> [Task requirements]
Go through the entries below. Copy out every line that contains "size".

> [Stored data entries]
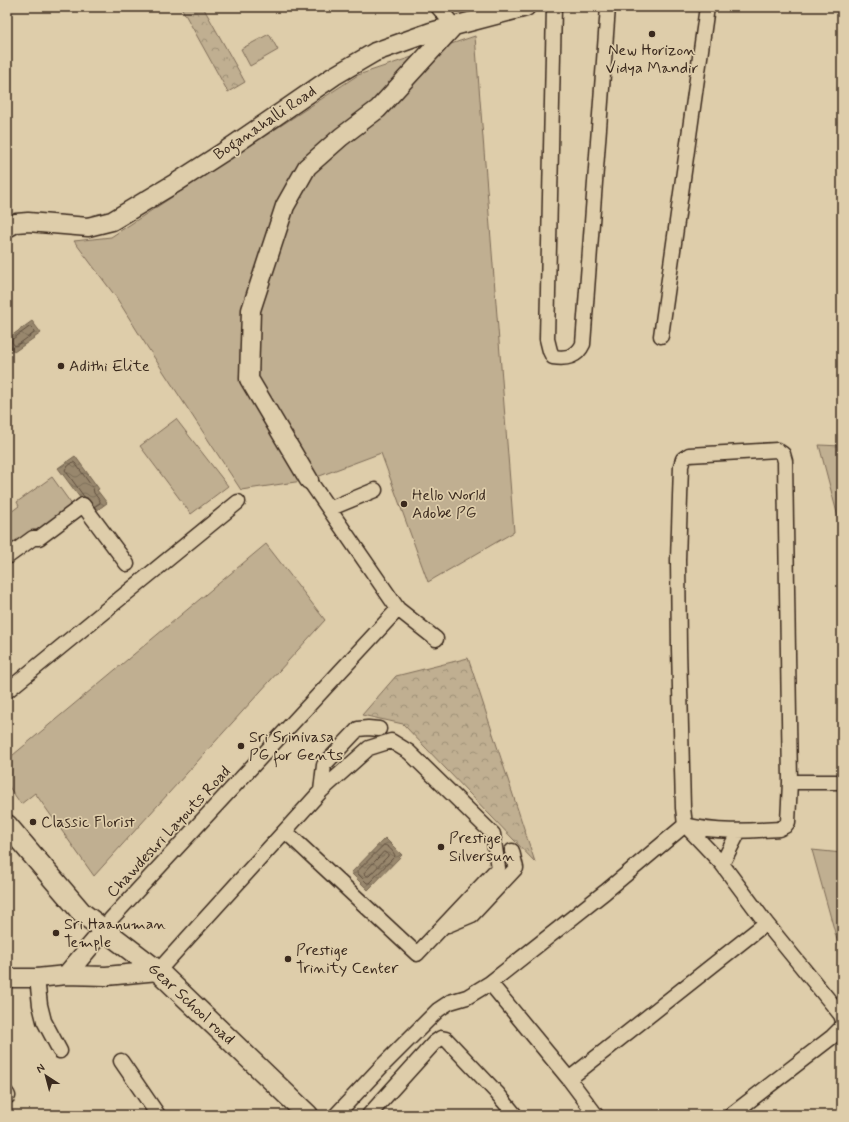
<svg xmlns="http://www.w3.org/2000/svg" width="849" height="1122" font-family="Mynerve,sans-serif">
<defs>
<pattern id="park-crowns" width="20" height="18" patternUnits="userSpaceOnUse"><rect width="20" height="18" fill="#c0af91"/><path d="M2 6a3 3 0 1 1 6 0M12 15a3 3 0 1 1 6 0" fill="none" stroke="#9d8f76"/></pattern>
<pattern id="water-waves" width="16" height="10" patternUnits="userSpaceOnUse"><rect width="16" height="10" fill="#98876d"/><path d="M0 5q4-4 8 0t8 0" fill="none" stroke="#7d6f59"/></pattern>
</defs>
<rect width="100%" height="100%" fill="#decdaa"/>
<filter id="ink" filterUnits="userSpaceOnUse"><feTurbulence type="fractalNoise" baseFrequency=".025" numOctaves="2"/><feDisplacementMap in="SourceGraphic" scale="8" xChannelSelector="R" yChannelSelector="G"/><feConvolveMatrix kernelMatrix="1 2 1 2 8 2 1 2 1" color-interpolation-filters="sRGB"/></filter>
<g filter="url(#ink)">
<!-- grass -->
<path fill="#c0af91" stroke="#7e6c58" d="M 269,34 L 278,50 L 250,66 L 241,49 Z
M 475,36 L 514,532 L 428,582 L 381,453 L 309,480 L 241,490 L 146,345 L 116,297 L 74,241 L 111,237 L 358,75 Z
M 176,419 L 228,486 L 191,514 L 140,446 Z
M 819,445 L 842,446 L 842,532 Z
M 52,477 L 75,509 L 12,549 L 7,542 L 7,515 L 19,506 L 17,502 Z
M 266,544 L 325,620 L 94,876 L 35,793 L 21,804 L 7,784 L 7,760 Z
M 812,850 L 842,853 L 842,958 Z"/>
<!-- park -->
<path fill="url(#park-crowns)" stroke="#7e6c58" d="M 181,7 L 203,7 L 245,82 L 228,92 Z
M 468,658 L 475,679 L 535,862 L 403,724 L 362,715 L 396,676 Z"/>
<!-- water -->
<path fill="url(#water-waves)" stroke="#73624d" d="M 32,321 L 41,333 L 14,352 L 7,343 L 7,339 Z
M 75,456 L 99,489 L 97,490 L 107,503 L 92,514 L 58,468 Z
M 385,838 L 402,855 L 368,890 L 351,873 Z"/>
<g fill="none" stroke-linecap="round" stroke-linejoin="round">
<!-- shore -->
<path stroke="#604f3e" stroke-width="1" d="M 30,327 L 34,331 L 34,333 L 16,346 L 14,345 L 12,342 L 12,340 Z
M 85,498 L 65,470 L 66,468 L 73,462 L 75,463 L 93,488 L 94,493 L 100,501 L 100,503 L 94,507
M 384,845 C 388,845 394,852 395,856 L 369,883 L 367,883 L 358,874 L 357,872 Z
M 384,852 L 388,854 L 388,856 L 369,876 L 367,876 L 364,874 L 365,872 Z"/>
<!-- minor casing -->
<g stroke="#3b2a1e" stroke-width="17">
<path id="minor" d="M 438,7 L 454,26
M 554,7 L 547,339 L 550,351 L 553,357 C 567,359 577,357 583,344 L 608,7
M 661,336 L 707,7
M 777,450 L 783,454 L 785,461 L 790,782 L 788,822 L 785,826 L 779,829 C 746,831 718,833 685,825 L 683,808 L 679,648 L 678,560 L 681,466 L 683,459 L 689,455 Z
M 329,509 L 375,490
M 7,557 L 33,538 L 39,538 L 83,505 L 127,564
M 398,609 L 436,639
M 7,691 L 238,502
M 790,782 L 842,782
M 321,791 L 324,765 L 358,729 L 368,728 L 379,729
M 722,864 L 739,831
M 448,925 L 472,915 L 516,868 L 512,851
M 104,930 L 111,919 L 398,609 L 309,480
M 158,971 L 321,791 L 369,748 L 391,741 L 409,752 L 493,834 L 498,868 L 417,954 L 285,831
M 37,978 L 40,1005 L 44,1021 L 60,1051
M 490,983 L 605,892 L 685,825 L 722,864 L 766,923 L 841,1015 L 842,1018
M 121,1061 L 158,1115
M 569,1079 L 766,923
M 7,1094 L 8,1096
M 336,1115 L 382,1066 L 438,1010 L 450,1002 L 467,997 L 490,983 L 569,1079 L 596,1115
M 369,1115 L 434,1043 L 441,1038 L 446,1039 L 497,1093 L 515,1115
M 731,1115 L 832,1037 L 841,1028 L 842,1025"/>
</g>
<!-- tertiary casing -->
<g stroke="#3b2a1e" stroke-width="21">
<path id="tertiary" d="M 7,228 L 16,223 L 28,222 L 88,227 L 112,221 L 177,182 L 225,151 L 334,76 L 375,52 L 431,32 L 526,7
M 309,480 L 249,379 L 251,310 L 285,206 L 307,167 L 341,137 L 378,109 L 454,26
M 66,975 L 104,930
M 7,978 L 37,978 L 66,975 L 106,976 L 158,971"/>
</g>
<!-- secondary casing -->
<g stroke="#3b2a1e" stroke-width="23">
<path id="secondary" d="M 7,825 L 82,913 L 158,971 L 308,1115"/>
</g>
<!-- minor -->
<use href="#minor" stroke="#decdaa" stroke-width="14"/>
<!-- tertiary -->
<use href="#tertiary" stroke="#decdaa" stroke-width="18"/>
<!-- secondary -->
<use href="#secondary" stroke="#decdaa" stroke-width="20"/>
</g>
</g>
<!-- markers -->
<g fill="#3b2a1e" stroke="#decdaa" stroke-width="1.5">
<circle cx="652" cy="34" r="4"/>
<circle cx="61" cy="366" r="4"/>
<circle cx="404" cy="504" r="4"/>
<circle cx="241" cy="746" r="4"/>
<circle cx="33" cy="822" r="4"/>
<circle cx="441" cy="847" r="4"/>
<circle cx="56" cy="933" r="4"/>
<circle cx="288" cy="959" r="4"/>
</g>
<g text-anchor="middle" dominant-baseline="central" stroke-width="3.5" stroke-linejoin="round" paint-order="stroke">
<!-- poi labels -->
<g font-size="16" fill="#3b2a1e" stroke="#decdaa" text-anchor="start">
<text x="652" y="50" text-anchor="middle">New Horizon<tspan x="652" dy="18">Vidya Mandir</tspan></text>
<text x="69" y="366">Adithi Elite</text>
<text x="412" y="495">Hello World<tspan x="412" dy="18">Adobe PG</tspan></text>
<text x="249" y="737">Sri Srinivasa<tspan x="249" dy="18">PG for Gents</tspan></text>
<text x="41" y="822">Classic Florist</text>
<text x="449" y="838">Prestige<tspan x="449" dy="18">Silversun</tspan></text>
<text x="64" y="924">Sri Haanuman<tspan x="64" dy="18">Temple</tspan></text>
<text x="296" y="950">Prestige<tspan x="296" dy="18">Trinity Center</tspan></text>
</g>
<!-- street labels -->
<g font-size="16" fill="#3b2a1e" stroke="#decdaa">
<text transform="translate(265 123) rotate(-34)">Boganahalli Road</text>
<text transform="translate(169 832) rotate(-47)">Chawdeshri Layouts Road</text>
<text transform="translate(191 1004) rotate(43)">Gear School road</text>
</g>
</g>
<!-- margin -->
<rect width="849" height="1122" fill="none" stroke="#decdaa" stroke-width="24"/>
<rect x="12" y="12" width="825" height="1098" fill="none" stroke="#3b2a1e" stroke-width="1.5" filter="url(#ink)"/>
<!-- north arrow -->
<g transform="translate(46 1076) rotate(324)" stroke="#decdaa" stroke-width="3" paint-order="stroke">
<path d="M0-3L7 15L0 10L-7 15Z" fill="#3b2a1e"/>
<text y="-6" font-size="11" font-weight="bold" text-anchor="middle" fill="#3b2a1e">N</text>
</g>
</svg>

> [Problem solution]
<g font-size="16" fill="#3b2a1e" stroke="#decdaa" text-anchor="start">
<g font-size="16" fill="#3b2a1e" stroke="#decdaa">
<text y="-6" font-size="11" font-weight="bold" text-anchor="middle" fill="#3b2a1e">N</text>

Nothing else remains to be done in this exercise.